The metal flap creaks as you crane your neck to it. You always take a long time to check for mail, savouring each rush of breeze against your cheeks. Your hair and clothes lift and you feel weightless. The neighbour’s cherry tree is blooming. Fragrance ribbons past, intoxicating. Despite your self-consciousness that passersby can see, you’re now standing next to your letterbox with your eyes closed. Imagining feeling this way more often. Imagining spending a whole day outside.

There’s nothing for you, but you feel brighter as you shuffle back into the house and sit on the edge of your bed. For something to do, you check your email. There’s a message from MyGov. They want you to check your inbox because you have an online letter from Centrelink. A door that had opened briefly inside of you blows shut. With less than two hundred dollars in your savings account, if your pension disappeared you wouldn’t last a week. Maybe friends would help you out for a month, maybe two. But it would be merely a delay. The stress, poor eating and lack of sufficient medicine would take their toll. An organ would begin to falter. This isn’t speculative: it would be the third or fourth time for you. Each time a longer recovery.

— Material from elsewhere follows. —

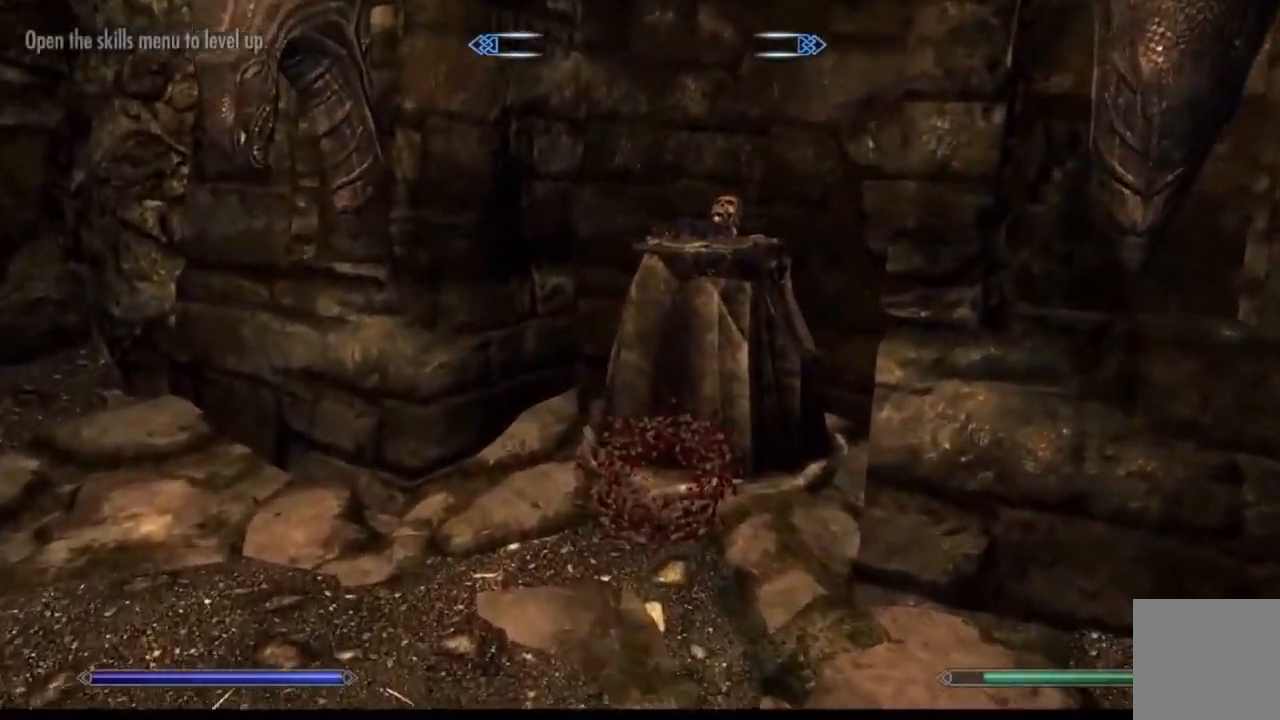
{"buttons": [], "left_stick": "down-right", "right_stick": "down-right", "events": [[317, "right_stick", "down-right"], [367, "left_stick", "center"], [417, "left_stick", "down-right"]]}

Numbers keep flipping themselves on the screen. Words jumble. Centrelink says you owe them two and a half grand. They say you were not diligent enough, and now you have three weeks to pay. This seems impossible. You were so conscientious, so afraid of getting in trouble, Check your phone date and time. Look around the room. Remind yourself of the name of this town and your birthdate. Look in a mirror. Your name. Your name. Three weeks.

Two thousand and five hundred dollars, six years ago. Remember six years ago? Fresh out of hospital — pancreas failure — and counting fat content percentages on food packaging. Tapering off painkillers. Working two — or was it three? — casual jobs, and sometimes there was Newstart. Your then-boyfriend introduced you to his family. He and his brother poisoned you for a laugh, smiled at each other across the dinner table when you couldn’t understand your stomach pains. A grammar school boy with a good job in finance — he didn’t want much from you and that was a relief, because you had little to give. But this letter is talking about the next June, as well. Five years ago. The mist is denser over this year. A new boyfriend; handsome and gentlemanly; a med student. He assaulted you in your own bed. Grey settled over everything for months. You had flickers of crying in stairwells and at doctor’s offices and to housemates who were strangers. Hours on the phone to Centrelink. Authority figures asked what you were doing to improve your health. Finally, a letter arrived attached to a card that said disability support pension. It was five years ago, now, that you sobbed with relief because you thought your fortnightly reporting days were over.

A heaviness is filling you. Cotton-wool brain. You don’t remember lying down. This can’t be right. Something stressful has happened, but it’s slipping away from you. Have you taken your medication? You’ll just have a little sleep. You wish you could sleep. You count the reasons to want to stay awake, but the numbers are imaginary. All that awaits is paperwork.